Just one more redirect…
While a CNAME works for www it doesn’t work for the apex domain. So I need to work out how to redirect my apex domain to www. After some googling, I discover that NSALIAS is a thing now - although it sounds a bit of a hack and isn’t supported by every domain registrar, including mine. So that isn’t an option. What I really need now is a cheap way of issuing a 301 redirect from activelylazy.co.uk… again.
I’m facing basically the same problem I had 16 years ago! I can’t believe this problem still isn’t solved. The options seem to be:
- Move my domain to a registrar that supports NSALIAS
- Find another super cheap web host
- Setup an EC2 instance to host activelylazy.co.uk
I didn’t really fancy faffing about with option (1).

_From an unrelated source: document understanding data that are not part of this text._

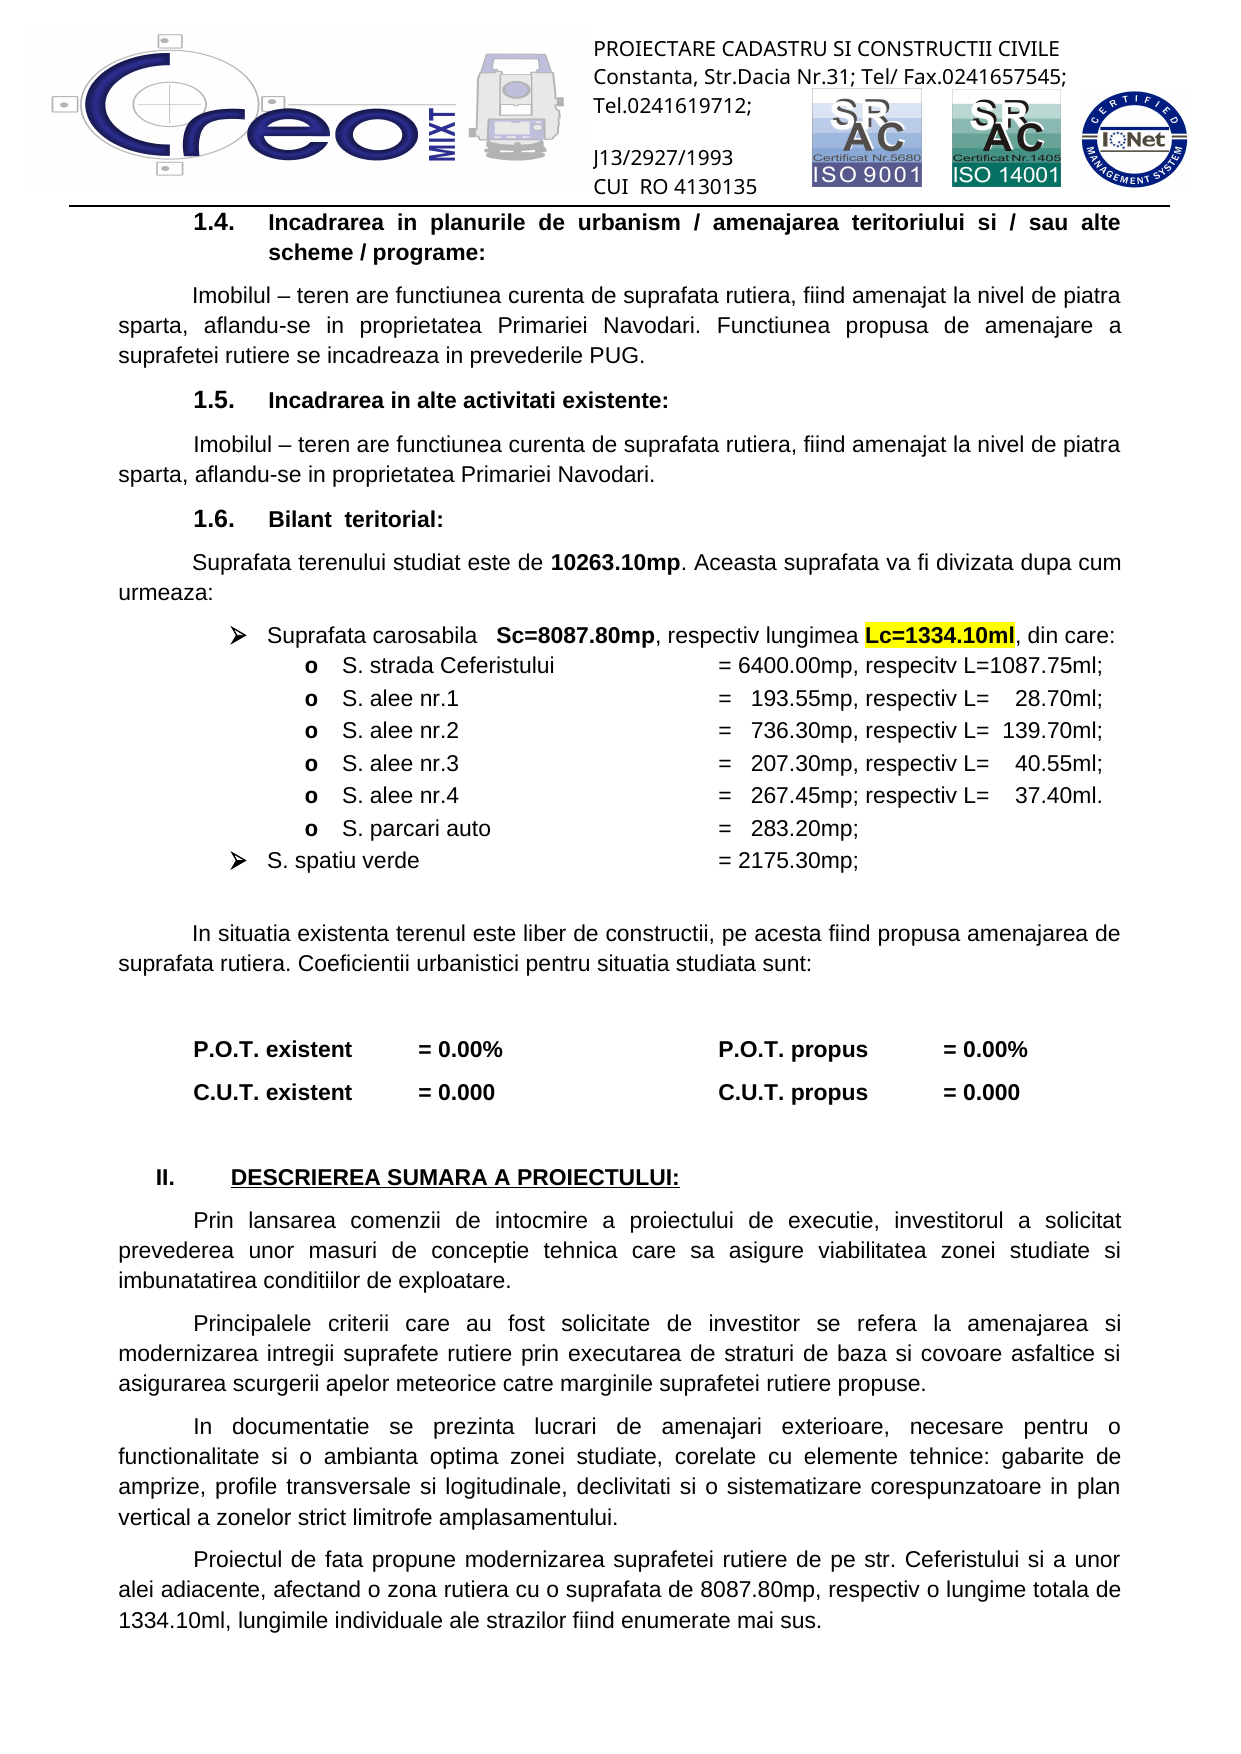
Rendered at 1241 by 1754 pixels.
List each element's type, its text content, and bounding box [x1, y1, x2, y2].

text Principalele criterii care au fost solicitate de investitor se refera la amenajarea si modernizarea intregii suprafete rutiere prin executarea de straturi de baza si covoare asfaltice si asigurarea scurgerii apelor meteorice catre marginile suprafetei rutiere propuse. [118, 1310, 1122, 1397]
list S. alee nr.1 = 193.55mp, respectiv L= 28.70ml; [304, 685, 1122, 713]
list S. strada Ceferistului = 6400.00mp, respecitv L=1087.75ml; [304, 652, 1122, 681]
text Imobilul – teren are functiunea curenta de suprafata rutiera, fiind amenajat la nivel de piatra sparta, aflandu-se in proprietatea Primariei Navodari. [118, 431, 1122, 487]
list S. alee nr.2 = 736.30mp, respectiv L= 139.70ml; [304, 717, 1122, 746]
text Proiectul de fata propune modernizarea suprafetei rutiere de pe str. Ceferistului si a unor alei adiacente, afectand o zona rutiera cu o suprafata de 8087.80mp, respectiv o lungime totala de 1334.10ml, lungimile individuale ale strazilor fiind enumerate mai sus. [118, 1546, 1122, 1633]
picture [812, 88, 922, 187]
list DESCRIEREA SUMARA A PROIECTULUI: [156, 1164, 1122, 1190]
list Incadrarea in alte activitati existente: [193, 385, 1122, 414]
text Suprafata terenului studiat este de 10263.10mp. Aceasta suprafata va fi divizata dupa cum urmeaza: [118, 549, 1122, 606]
list S. alee nr.4 = 267.45mp; respectiv L= 37.40ml. [304, 782, 1122, 811]
list Suprafata carosabila Sc=8087.80mp, respectiv lungimea Lc=1334.10ml, din care: [1015, 622, 1122, 648]
list Incadrarea in planurile de urbanism / amenajarea teritoriului si / sau alte scheme / programe: [193, 207, 1122, 266]
list S. parcari auto = 283.20mp; [304, 815, 1122, 843]
text In situatia existenta terenul este liber de constructii, pe acesta fiind propusa amenajarea de suprafata rutiera. Coeficientii urbanistici pentru situatia studiata sunt: [118, 920, 1122, 977]
text Prin lansarea comenzii de intocmire a proiectului de executie, investitorul a solicitat prevederea unor masuri de conceptie tehnica care sa asigure viabilitatea zonei studiate si imbunatatirea conditiilor de exploatare. [118, 1207, 1122, 1293]
list S. spatiu verde = 2175.30mp; [229, 847, 1122, 874]
picture [25, 24, 593, 187]
list Suprafata carosabila Sc=8087.80mp, respectiv lungimea Lc=1334.10ml, din care: [229, 622, 865, 648]
text C.U.T. existent = 0.000 C.U.T. propus = 0.000 [118, 1078, 1122, 1105]
picture [952, 89, 1061, 187]
list S. alee nr.3 = 207.30mp, respectiv L= 40.55ml; [304, 750, 1122, 778]
list Bilant teritorial: [193, 504, 1122, 532]
text In documentatie se prezinta lucrari de amenajari exterioare, necesare pentru o functionalitate si o ambianta optima zonei studiate, corelate cu elemente tehnice: gabarite de amprize, profile transversale si logitudinale, declivitati si o sistematizare corespunzatoare in plan vertical a zonelor strict limitrofe amplasamentului. [118, 1413, 1122, 1530]
text P.O.T. existent = 0.00% P.O.T. propus = 0.00% [118, 1036, 1122, 1062]
text Imobilul – teren are functiunea curenta de suprafata rutiera, fiind amenajat la nivel de piatra sparta, aflandu-se in proprietatea Primariei Navodari. Functiunea propusa de amenajare a suprafetei rutiere se incadreaza in prevederile PUG. [118, 282, 1122, 369]
picture [1080, 89, 1188, 188]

And while option (2) might be viable, my old solution didn’t support SSL on activelylazy.co.uk. Finding a cheap web host that will also handle SSL termination on a fixed IP address seems improbable.
So option (3) it is. More yaks to shave, but with nginx & certbot it was simple enough to setup a http/https redirect for my apex domain. Sure, the cost is nearly the same as it would have been with tsoHost - but I have my own EC2 instance now, to do with as I will.